Tinder announced yesterday that its users in the United States can now run background checks in-app to screen their matches for possible violent or harmful past behavior.
The checks will be made through the nonprofit Garbo. It is an online background check platform and Match Group invested in the platform for an undisclosed sum last March.
Starting this week, Tinder users in the US can tap on the blue shield from anywhere in the app, navigate to the Safety Center from there, then the tools section where they’ll see a Garbo article. Next, they will tap on the Garbo article where they’ll be given directions to Garbo’s website. In the website, users will fill in basic information – first name and phone number – about their match.
If Garbo can’t locate a unique match, the search will not return any results and they’ll prompt you for more information, including their age. Once Garbo has surfaced a result, users can choose what to do with that information. Members are encouraged to report a match to Tinder if they are found to have a history of violence.

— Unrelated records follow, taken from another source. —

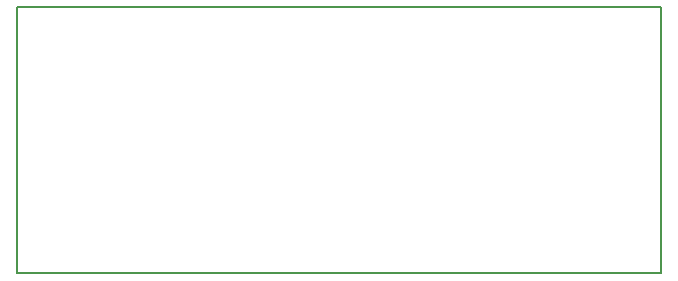
<source format=gbr>
%TF.GenerationSoftware,KiCad,Pcbnew,8.0.5*%
%TF.CreationDate,2024-12-04T12:21:55-05:00*%
%TF.ProjectId,RailsidePDB,5261696c-7369-4646-9550-44422e6b6963,rev?*%
%TF.SameCoordinates,Original*%
%TF.FileFunction,Profile,NP*%
%FSLAX46Y46*%
G04 Gerber Fmt 4.6, Leading zero omitted, Abs format (unit mm)*
G04 Created by KiCad (PCBNEW 8.0.5) date 2024-12-04 12:21:55*
%MOMM*%
%LPD*%
G01*
G04 APERTURE LIST*
%TA.AperFunction,Profile*%
%ADD10C,0.200000*%
%TD*%
G04 APERTURE END LIST*
D10*
X58000000Y-62000000D02*
X112500000Y-62000000D01*
X112500000Y-84500000D01*
X58000000Y-84500000D01*
X58000000Y-62000000D01*
M02*

</source>
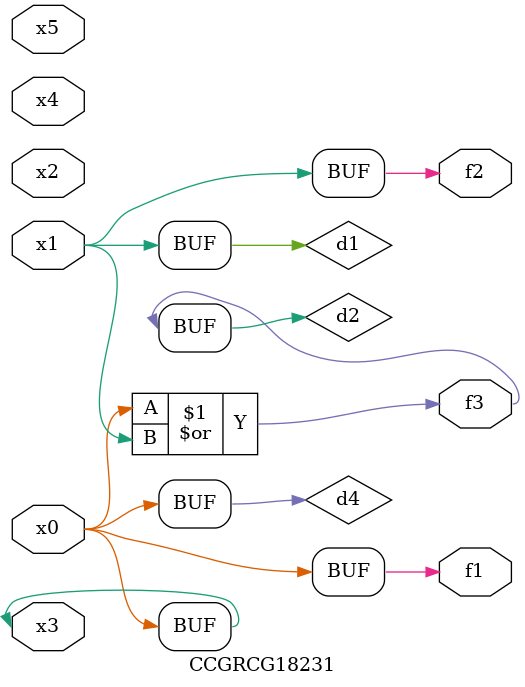
<source format=v>
module CCGRCG18231(
	input x0, x1, x2, x3, x4, x5,
	output f1, f2, f3
);

	wire d1, d2, d3, d4;

	and (d1, x1);
	or (d2, x0, x1);
	nand (d3, x0, x5);
	buf (d4, x0, x3);
	assign f1 = d4;
	assign f2 = d1;
	assign f3 = d2;
endmodule

</source>
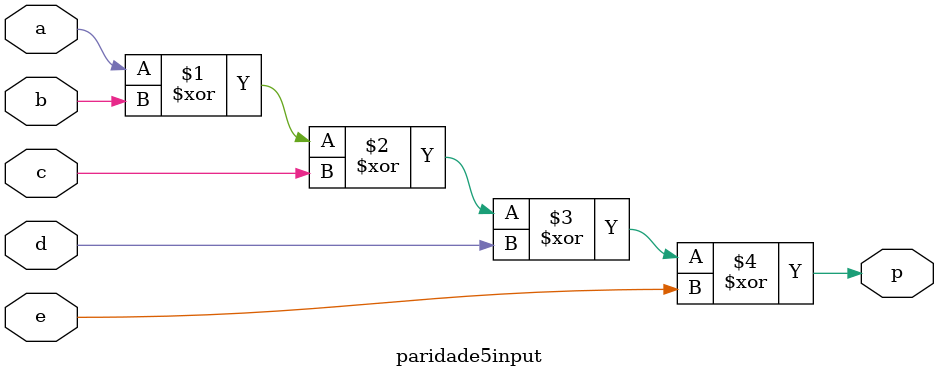
<source format=sv>
module paridade5input(
    input logic a, b, c, d, e,
    output logic p
);
    
    assign p = a ^ b ^ c ^ d ^ e;

endmodule
</source>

“For far too long women and traditionally marginalized groups have faced many barriers to resources and safety,” said Tracey Breeden, Head of Safety and Social Advocacy at Match Group. “Garbo’s thoughtful and innovative consumer background checks will drive the industry forward while empowering people with critical information to help inform personal safety choices.”
Match Group also announced that it is partnering with the National Domestic Violence Hotline to give users the ability to live chat with highly-trained advocates. The feature is designed for users who are “seeking more information about healthy relationships and relationship abuse.”

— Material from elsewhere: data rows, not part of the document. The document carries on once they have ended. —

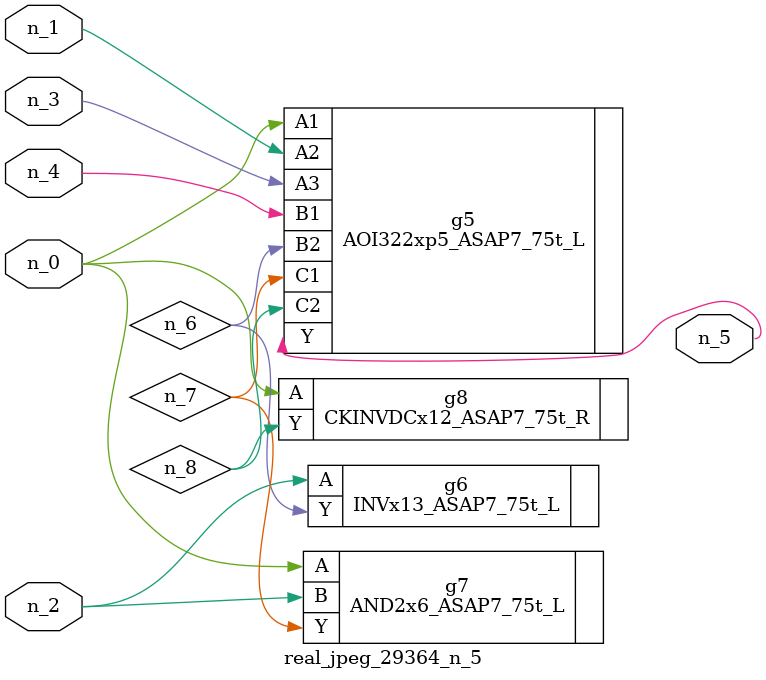
<source format=v>
module real_jpeg_29364_n_5 (n_4, n_0, n_1, n_2, n_3, n_5);

input n_4;
input n_0;
input n_1;
input n_2;
input n_3;

output n_5;

wire n_8;
wire n_6;
wire n_7;

AOI322xp5_ASAP7_75t_L g5 ( 
.A1(n_0),
.A2(n_1),
.A3(n_3),
.B1(n_4),
.B2(n_6),
.C1(n_7),
.C2(n_8),
.Y(n_5)
);

AND2x6_ASAP7_75t_L g7 ( 
.A(n_0),
.B(n_2),
.Y(n_7)
);

CKINVDCx12_ASAP7_75t_R g8 ( 
.A(n_0),
.Y(n_8)
);

INVx13_ASAP7_75t_L g6 ( 
.A(n_2),
.Y(n_6)
);


endmodule
</source>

“We know that the biggest indicator of future abuse or violence is a history of these types of behaviors. Whether it’s online dating or the dozens of other ways we meet strangers in today’s digital age, we should know if we’re potentially putting our safety at risk,” said Garbo founder Kathryn Kosmides. “We want to protect those most vulnerable to experiencing harm both online and offline and this is just the first step in delivering on our mission to help proactively prevent harm in the digital age.”